Items stored from a collection:
*** Block opens ***
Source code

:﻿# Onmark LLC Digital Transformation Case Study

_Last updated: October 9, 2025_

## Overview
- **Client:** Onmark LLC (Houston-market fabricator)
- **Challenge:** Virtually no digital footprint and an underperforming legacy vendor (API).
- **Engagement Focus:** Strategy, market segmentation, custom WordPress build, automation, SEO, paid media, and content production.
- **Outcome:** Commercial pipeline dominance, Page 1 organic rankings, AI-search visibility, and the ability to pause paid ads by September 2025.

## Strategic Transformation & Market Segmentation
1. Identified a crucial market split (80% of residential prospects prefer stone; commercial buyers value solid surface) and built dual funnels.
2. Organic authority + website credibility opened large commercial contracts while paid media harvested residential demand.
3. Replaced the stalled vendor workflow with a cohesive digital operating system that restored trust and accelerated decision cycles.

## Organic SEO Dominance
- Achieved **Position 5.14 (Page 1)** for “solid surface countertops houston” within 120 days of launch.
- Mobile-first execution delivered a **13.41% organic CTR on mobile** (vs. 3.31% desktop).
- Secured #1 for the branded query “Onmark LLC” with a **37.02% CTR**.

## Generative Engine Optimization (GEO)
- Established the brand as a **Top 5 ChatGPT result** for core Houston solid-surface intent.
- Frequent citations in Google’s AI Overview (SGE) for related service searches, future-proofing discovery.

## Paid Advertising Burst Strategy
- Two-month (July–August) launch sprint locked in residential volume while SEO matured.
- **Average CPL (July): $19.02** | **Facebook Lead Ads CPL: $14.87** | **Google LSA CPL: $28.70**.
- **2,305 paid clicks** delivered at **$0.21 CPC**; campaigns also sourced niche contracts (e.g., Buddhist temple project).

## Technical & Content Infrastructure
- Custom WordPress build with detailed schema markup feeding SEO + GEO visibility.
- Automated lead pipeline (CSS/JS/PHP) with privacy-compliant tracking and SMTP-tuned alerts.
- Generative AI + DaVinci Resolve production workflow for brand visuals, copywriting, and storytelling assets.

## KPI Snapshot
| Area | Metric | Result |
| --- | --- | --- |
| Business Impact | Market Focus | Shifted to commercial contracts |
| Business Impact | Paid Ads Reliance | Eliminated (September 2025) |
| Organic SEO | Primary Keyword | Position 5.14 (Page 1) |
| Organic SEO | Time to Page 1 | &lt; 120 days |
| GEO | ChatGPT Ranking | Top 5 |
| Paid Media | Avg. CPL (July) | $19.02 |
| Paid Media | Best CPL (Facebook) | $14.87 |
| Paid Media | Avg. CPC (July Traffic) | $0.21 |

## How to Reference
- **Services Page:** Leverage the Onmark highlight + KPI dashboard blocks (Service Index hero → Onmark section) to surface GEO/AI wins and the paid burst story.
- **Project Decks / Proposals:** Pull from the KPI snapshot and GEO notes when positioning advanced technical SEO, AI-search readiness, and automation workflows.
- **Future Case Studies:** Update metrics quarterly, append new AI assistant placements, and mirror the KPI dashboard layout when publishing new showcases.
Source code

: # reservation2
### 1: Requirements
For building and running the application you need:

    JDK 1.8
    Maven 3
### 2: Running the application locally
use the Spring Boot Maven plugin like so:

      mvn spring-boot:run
*** Block closes ***
- [Job] Reproduce all of the lines above character for character, with no changes.

- [Response to this task]
Source code

:﻿# Onmark LLC Digital Transformation Case Study

_Last updated: October 9, 2025_

## Overview
- **Client:** Onmark LLC (Houston-market fabricator)
- **Challenge:** Virtually no digital footprint and an underperforming legacy vendor (API).
- **Engagement Focus:** Strategy, market segmentation, custom WordPress build, automation, SEO, paid media, and content production.
- **Outcome:** Commercial pipeline dominance, Page 1 organic rankings, AI-search visibility, and the ability to pause paid ads by September 2025.

## Strategic Transformation & Market Segmentation
1. Identified a crucial market split (80% of residential prospects prefer stone; commercial buyers value solid surface) and built dual funnels.
2. Organic authority + website credibility opened large commercial contracts while paid media harvested residential demand.
3. Replaced the stalled vendor workflow with a cohesive digital operating system that restored trust and accelerated decision cycles.

## Organic SEO Dominance
- Achieved **Position 5.14 (Page 1)** for “solid surface countertops houston” within 120 days of launch.
- Mobile-first execution delivered a **13.41% organic CTR on mobile** (vs. 3.31% desktop).
- Secured #1 for the branded query “Onmark LLC” with a **37.02% CTR**.

## Generative Engine Optimization (GEO)
- Established the brand as a **Top 5 ChatGPT result** for core Houston solid-surface intent.
- Frequent citations in Google’s AI Overview (SGE) for related service searches, future-proofing discovery.

## Paid Advertising Burst Strategy
- Two-month (July–August) launch sprint locked in residential volume while SEO matured.
- **Average CPL (July): $19.02** | **Facebook Lead Ads CPL: $14.87** | **Google LSA CPL: $28.70**.
- **2,305 paid clicks** delivered at **$0.21 CPC**; campaigns also sourced niche contracts (e.g., Buddhist temple project).

## Technical & Content Infrastructure
- Custom WordPress build with detailed schema markup feeding SEO + GEO visibility.
- Automated lead pipeline (CSS/JS/PHP) with privacy-compliant tracking and SMTP-tuned alerts.
- Generative AI + DaVinci Resolve production workflow for brand visuals, copywriting, and storytelling assets.

## KPI Snapshot
| Area | Metric | Result |
| --- | --- | --- |
| Business Impact | Market Focus | Shifted to commercial contracts |
| Business Impact | Paid Ads Reliance | Eliminated (September 2025) |
| Organic SEO | Primary Keyword | Position 5.14 (Page 1) |
| Organic SEO | Time to Page 1 | &lt; 120 days |
| GEO | ChatGPT Ranking | Top 5 |
| Paid Media | Avg. CPL (July) | $19.02 |
| Paid Media | Best CPL (Facebook) | $14.87 |
| Paid Media | Avg. CPC (July Traffic) | $0.21 |

## How to Reference
- **Services Page:** Leverage the Onmark highlight + KPI dashboard blocks (Service Index hero → Onmark section) to surface GEO/AI wins and the paid burst story.
- **Project Decks / Proposals:** Pull from the KPI snapshot and GEO notes when positioning advanced technical SEO, AI-search readiness, and automation workflows.
- **Future Case Studies:** Update metrics quarterly, append new AI assistant placements, and mirror the KPI dashboard layout when publishing new showcases.
Source code

: # reservation2
### 1: Requirements
For building and running the application you need:

    JDK 1.8
    Maven 3
### 2: Running the application locally
use the Spring Boot Maven plugin like so:

      mvn spring-boot:run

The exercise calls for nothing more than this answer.